3. Learn: You can learn 10x more in a crisis than you can in a raging bull market. Be in the moment, be flexible, and learn as much as possible. Talk to your customers all the time as they manage their businesses through the storm – opportunities will emerge.
4. Prioritize your Investments: Do not mistake the advice in #1 to mean you should blindly cut your team to the bone as you might not be able to effectively rebuild on the other side. Identify the key value driver(s) of your business and continue investing behind that, while right-sizing the other parts.
5. Identify & Partner with the Winners: This industry has been characterized by everyone signing deals with everyone, but those deals are only valuable if the counterparty not only survives but thrives longer-term. If you are a start up (or public market investor), start thinking about who is guaranteed to be larger in 2025 than they are today as the market rationalizes and consolidates.

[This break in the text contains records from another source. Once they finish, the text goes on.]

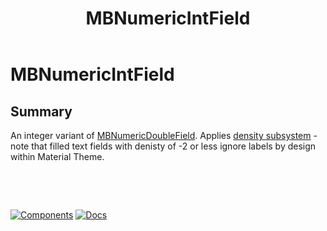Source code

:﻿---
uid: C.MBNumericIntField
title: MBNumericIntField
---
# MBNumericIntField

## Summary

An integer variant of [MBNumericDoubleField](xref:C.MBNumericDoubleField). Applies [density subsystem](xref:A.Density) - note that filled text fields with denisty of -2 or less ignore labels by design within Material Theme.

&nbsp;

&nbsp;

[![Components](https://img.shields.io/static/v1?label=Components&message=Plus&color=red)](xref:A.PlusComponents)
[![Docs](https://img.shields.io/static/v1?label=API%20Documentation&message=MBNumericIntField&color=brightgreen)](xref:BlazorMdc.MBNumericIntField)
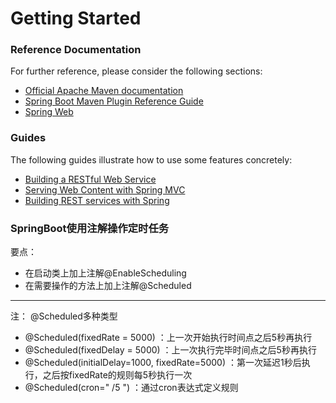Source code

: # Getting Started

### Reference Documentation
For further reference, please consider the following sections:

* [Official Apache Maven documentation](https://maven.apache.org/guides/index.html)
* [Spring Boot Maven Plugin Reference Guide](https://docs.spring.io/spring-boot/docs/2.1.9.RELEASE/maven-plugin/)
* [Spring Web](https://docs.spring.io/spring-boot/docs/2.1.9.RELEASE/reference/htmlsingle/#boot-features-developing-web-applications)

### Guides
The following guides illustrate how to use some features concretely:

* [Building a RESTful Web Service](https://spring.io/guides/gs/rest-service/)
* [Serving Web Content with Spring MVC](https://spring.io/guides/gs/serving-web-content/)
* [Building REST services with Spring](https://spring.io/guides/tutorials/bookmarks/)

### SpringBoot使用注解操作定时任务

要点：
* 在启动类上加上注解@EnableScheduling
* 在需要操作的方法上加上注解@Scheduled
---
注：
@Scheduled多种类型
* @Scheduled(fixedRate = 5000) ：上一次开始执行时间点之后5秒再执行
* @Scheduled(fixedDelay = 5000) ：上一次执行完毕时间点之后5秒再执行
* @Scheduled(initialDelay=1000, fixedRate=5000) ：第一次延迟1秒后执行，之后按fixedRate的规则每5秒执行一次
* @Scheduled(cron=" /5 ") ：通过cron表达式定义规则
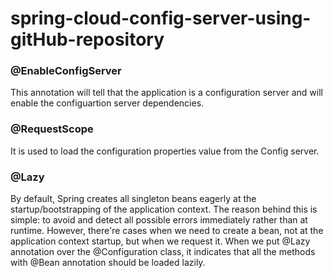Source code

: # spring-cloud-config-server-using-gitHub-repository

### @EnableConfigServer

This annotation will tell that the application is a configuration server and will enable the configuartion server dependencies.

### @RequestScope

It is used to load the configuration properties value from the Config server.

### @Lazy

By default, Spring creates all singleton beans eagerly at the startup/bootstrapping of the application context. The reason behind this is simple: to avoid and detect all possible errors immediately rather than at runtime.
However, there're cases when we need to create a bean, not at the application context startup, but when we request it.
When we put @Lazy annotation over the @Configuration class, it indicates that all the methods with @Bean annotation should be loaded lazily.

We believe that the US online gambling market will ultimately be larger than the US physical casino business, so we are extremely excited about the future of this industry. We are building a business to invest in that future, but we also continue to see too many people thinking ‘it’s just a little gully.’ A dose of reality can go a long way in preparing the industry for a difficult period, so we are trying to be helpful vs. depressing! There is a growing wave of innovation in our industry and the economics in the US should start to right-size over this next year, so there is a lot to look forward to. We cannot wait to be writing a welcome to 2024 blog post about the dawning of a new expansionary cycle.